Task brief. Continue the article on Hollywood's digital transition and its workers, starting right after its final sentence.

Page excerpt.
* * * * * * * * *

How Hollywood used the digital transition against workers
The challenge facing striking workers goes much deeper than streaming and AI
On May 2, Hollywood writers went on strike for the first time in 15 years. More than a decade into the shift to streaming, the new business model of the industry isn’t fairly compensating the workers responsible for the film and television that captivates people the world over. Two years ago, it was the craftspeople, cinematographers, and other below-the-line workers represented by IATSE that nearly went on strike over the conditions they’re subjected to under this new model, while visual effects artists and animations workers have also been speaking out and organizing in recent years too.
Many of the major entertainment and streaming companies are still pulling in big profits despite claiming poverty. Over the past couple decades, they’ve been merging into even larger conglomerates, especially when they needed to compete with much better capitalized tech competitors. Disney gobbled up Marvel and Lucasfilm, then captured 21st Century Fox, one of its major competitors. Amazon now owns MGM Studios, while Discovery has taken over Warner Brothers. And that’s just the tip of the iceberg.
What’s happened here is twofold: Companies are merging, which gives them even greater leverage against workers, but also any smaller companies that depend on them for business (like cinemas). Plus, they’re developing and rolling out new technologies that restructure the conditions of the industry to further enhance their power.
This has been going on since the very early days of the industry. While there had been writer organizing since the 1910s, it wasn’t until after the introduction of the talkies in 1927 combined with the beginning of the Great Depression in 1929 that renewed energy was put into the Screen Writers’ Guild in 1933, eventually resulting in the first Minimum Basic Agreement for writers in 1941. It’s that Basic Agreement that the Writer’s Guild of America was in the process of renegotiating before writers went on strike.
The story of today’s problems usually revolves around streaming, and Netflix in particular. It launched its streaming service in 2007, and released House of Cards in 2013, really kicking off the race for other companies to compete, consolidate, and carve out a slice of the streaming pie for themselves. Not to let Netflix off the hook, but the problem runs much deeper than streaming and all the major studios — not just the tech companies — are implicated.

* * * * * * * * *

Source information.
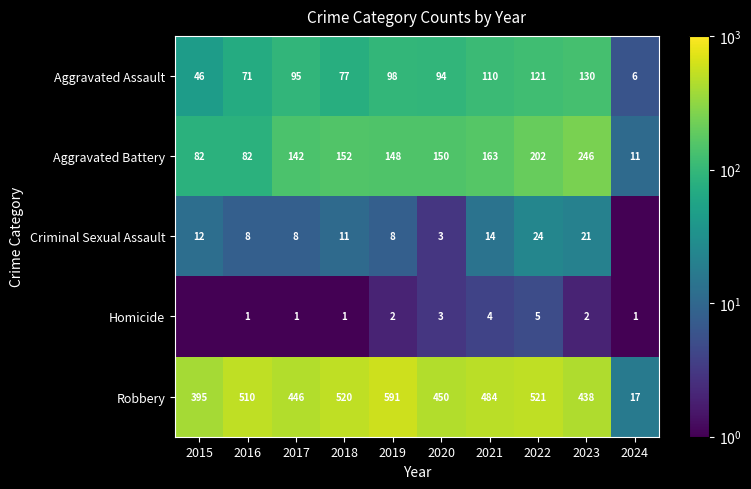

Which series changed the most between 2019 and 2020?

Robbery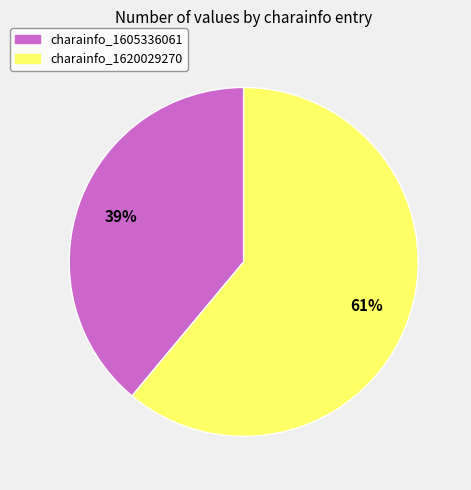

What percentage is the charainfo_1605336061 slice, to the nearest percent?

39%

* * * * * * * * *

Written reply.
The digital transformation of the film industry has been a decades-long process not just to switch to a new set of technologies, but also to further shift the power over film and television production into the hands of those at the top of the major studios, and now the tech companies who’ve moved in too. The process isn’t over, and to be able to push back on it, we also need to understand how it happened.
Studios squeezing cinemas
The film industry is typically divided into three broad categories: production, which is the process of actually making film and television; distribution, which involves making deals to get it to audiences; and exhibition, which is when it’s shown to audiences. That latter stage typically refers to movie theaters. Today, the major studios are typically involved in production and distribution — they make movies and ensure people watch them — but before 1948, they also owned cinemas of their own.
During that period, the industry was set up almost like a factory, with a steady stream of films going out to their cinemas and sold to independent theaters. But the studios also had immense power, giving them a lot of leverage over independent theater owners to make them take their entire slate — to get the good movies, they also had to show the bad ones. It was a process called block booking, and in 1948 the US Department of Justice won a case against the major studios arguing they’d abused their market power. As a result, they had to abide by the Paramount Consent Decrees, which forced them to sell off their cinema chains and regulated the deals they made to distribute their films to theaters.
In an article for n+1, Will Tavlin explains that the blockbuster emerged in the 1970s, beginning with Steven Spielberg’s Jaws, as a response to this problem. Instead of making a ton of smaller films, the major studios would make fewer but the ones they did make would be bigger, and because people felt the need to see them as soon as they came out, the studios would get a bigger cut of the ticket sales. This new model encouraged the shift away from small independent cinemas toward large multiplex chains as people rushed in to see the blockbusters, and that gave cinema owners leverage over workers: with so many screens showing the same film, they didn’t need as many unionized projectionists. Instead, they could tape the film’s reels together and use automated platters to play it on multiple screens at once. But Tavlin explains that also had consequences for the viewing experience.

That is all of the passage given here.